Yes, teaching and learning will be better in person (at least for some professors and material). Some classes require access to unique equipment. But it's also true that teaching and learning are better when the student and/or instructor aren't sick (or worse).  And if this is the reason, why then aren't we focusing on figuring out who has to be there, the classes that really can't succeed otherwise, and only having those folks on campus.  Less people, less risk.

Yes, there are students who have nowhere else to go, either foreign students stranded in the country, or students without a home. And there are students who don't have internet at home.  But again, why aren't these folks the focus, why aren't we figuring out how to bring folks like these back?  Why is everyone going back at so many places?

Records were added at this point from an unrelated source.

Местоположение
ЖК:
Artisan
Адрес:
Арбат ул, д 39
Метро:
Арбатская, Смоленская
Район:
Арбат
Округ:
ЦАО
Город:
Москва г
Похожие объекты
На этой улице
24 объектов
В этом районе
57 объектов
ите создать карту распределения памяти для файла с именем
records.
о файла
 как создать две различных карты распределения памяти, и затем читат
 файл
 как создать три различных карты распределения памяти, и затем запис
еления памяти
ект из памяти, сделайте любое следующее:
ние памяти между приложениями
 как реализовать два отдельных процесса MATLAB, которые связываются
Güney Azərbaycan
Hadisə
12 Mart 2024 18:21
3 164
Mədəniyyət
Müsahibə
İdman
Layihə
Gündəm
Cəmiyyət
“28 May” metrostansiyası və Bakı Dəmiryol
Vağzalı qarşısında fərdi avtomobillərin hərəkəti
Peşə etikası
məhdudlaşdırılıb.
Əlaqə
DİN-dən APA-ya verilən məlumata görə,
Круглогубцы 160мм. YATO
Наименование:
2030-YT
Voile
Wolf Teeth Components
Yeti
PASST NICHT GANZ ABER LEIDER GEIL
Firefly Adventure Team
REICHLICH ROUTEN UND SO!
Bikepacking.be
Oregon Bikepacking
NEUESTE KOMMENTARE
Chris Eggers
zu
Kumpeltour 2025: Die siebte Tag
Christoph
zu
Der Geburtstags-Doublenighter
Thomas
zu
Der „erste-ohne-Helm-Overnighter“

An article in today's Chronicle of Higher Ed ("Its Plan Is Risky, Its Community Is Vulnerable, and Cases Are Surging. Why Is This University Reopening?") lays out the reasons pretty clearly: money and fear.

In mid-June, Robin G. Cummings held a virtual town hall to fill faculty members in on the University of North Carolina at Pembroke’s latest plans to return students to campus in the fall.
[...]
Then Cummings made an unusually frank admission: He feared if Pembroke opened all online, some students would take a gap year.
“We’re facing a potential 10-percent cut in our budget” from state appropriations, he said. [...]  “We get significant funding from our students, from them paying tuition, and there’s a significant difference between that tuition and online,” Cummings said. “Now you might say, ‘Oh my gosh, are you making a financial decision?’ To some degree, yes.”
“We live and die on our students coming to this campus,” he said later that afternoon, in a town hall for staff members.

Cummings says publicly what most Universities won't: this is (almost) all about a fear of financial disaster, which is a very real fear for Universities outside the top-150 or so.  (Others could weather the storm, but are still driven by fear).

The US has corporatized Universities over the past few decades (as a result of funding cuts driven by a one-two punch of the US obsession with tax cuts and rampant anti-intellectualism), and as with the rest of our society, there are no real provisions for extraordinary circumstances. Much more than any other major economy, America's structure (from low taxes through private health care through market-based retirement structures) depends on the economy being healthy, on people being able to work.

There are no safety nets. Not for people, not for companies, not for Universities.